■ Work to be completed ■
Search the records for lines with the word "that" and copy each match.

■ Input data ■
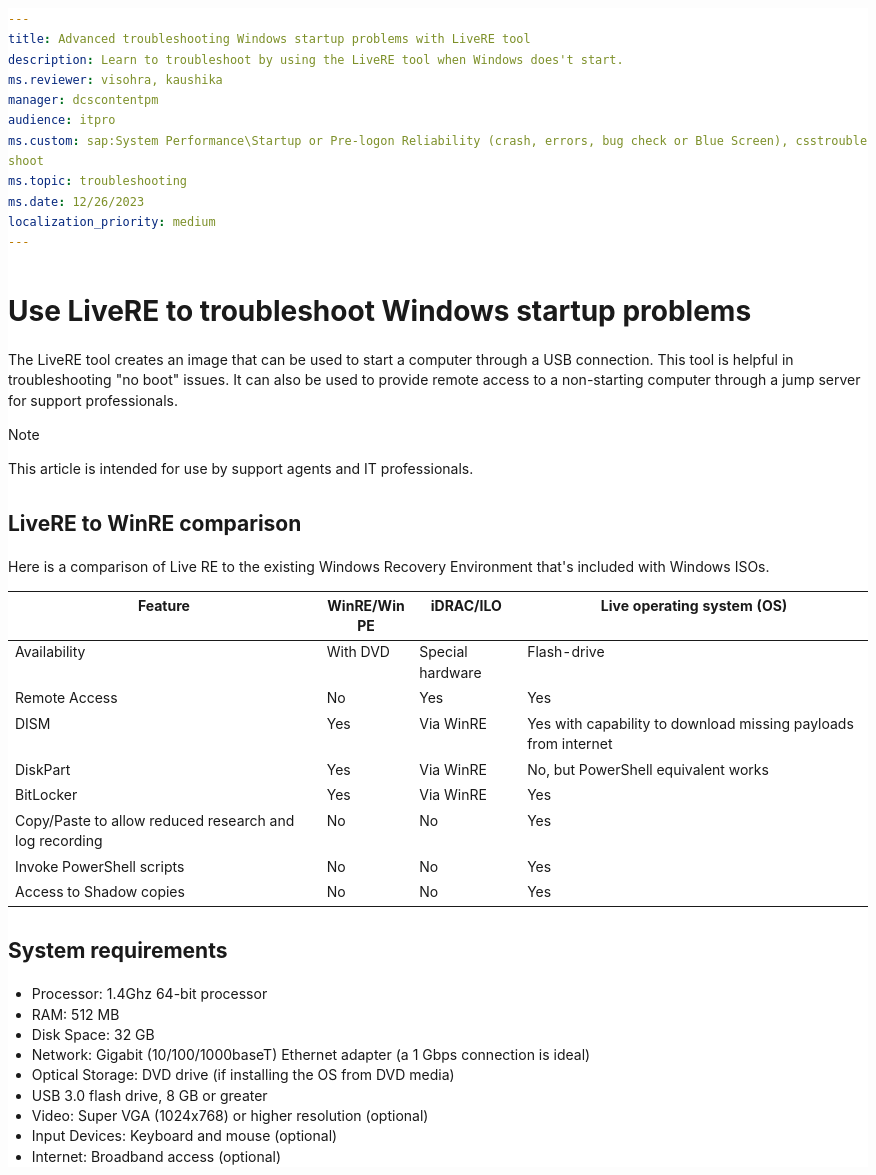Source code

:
 ```yaml
---
title: Advanced troubleshooting Windows startup problems with LiveRE tool
description: Learn to troubleshoot by using the LiveRE tool when Windows does't start.
ms.reviewer: visohra, kaushika
manager: dcscontentpm
audience: itpro
ms.custom: sap:System Performance\Startup or Pre-logon Reliability (crash, errors, bug check or Blue Screen), csstroubleshoot
ms.topic: troubleshooting
ms.date: 12/26/2023
localization_priority: medium
---
```

# Use LiveRE to troubleshoot Windows startup problems

The LiveRE tool creates an image that can be used to start a computer through a USB connection. This tool is helpful in troubleshooting "no boot" issues. It can also be used to provide remote access to a non-starting computer through a jump server for support professionals.

> [!NOTE]
> This article is intended for use by support agents and IT professionals.

## LiveRE to WinRE comparison

Here is a comparison of Live RE to the existing Windows Recovery Environment that's included with Windows ISOs.

| Feature | WinRE/WinPE | iDRAC/ILO | Live operating system (OS) |
|---------|-------------|-----------|--------|
| Availability | With DVD | Special hardware | Flash-drive |
| Remote Access | No | Yes | Yes |
| DISM | Yes | Via WinRE | Yes with capability to download missing payloads from internet |
| DiskPart | Yes | Via WinRE | No, but PowerShell equivalent works |
| BitLocker | Yes | Via WinRE | Yes |
| Copy/Paste to allow reduced research and log recording   | No | No | Yes |
| Invoke PowerShell scripts | No | No | Yes |
| Access to Shadow copies | No | No | Yes |

## System requirements

- Processor: 1.4Ghz 64-bit processor
- RAM: 512 MB
- Disk Space: 32 GB
- Network: Gigabit (10/100/1000baseT) Ethernet adapter (a 1 Gbps connection is ideal)
- Optical Storage: DVD drive (if installing the OS from DVD media)
- USB 3.0 flash drive, 8 GB or greater
- Video: Super VGA (1024x768) or higher resolution (optional)
- Input Devices: Keyboard and mouse (optional)
- Internet: Broadband access (optional)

■ Answer area ■
The LiveRE tool creates an image that can be used to start a computer through a USB connection. This tool is helpful in troubleshooting "no boot" issues. It can also be used to provide remote access to a non-starting computer through a jump server for support professionals.
Here is a comparison of Live RE to the existing Windows Recovery Environment that's included with Windows ISOs.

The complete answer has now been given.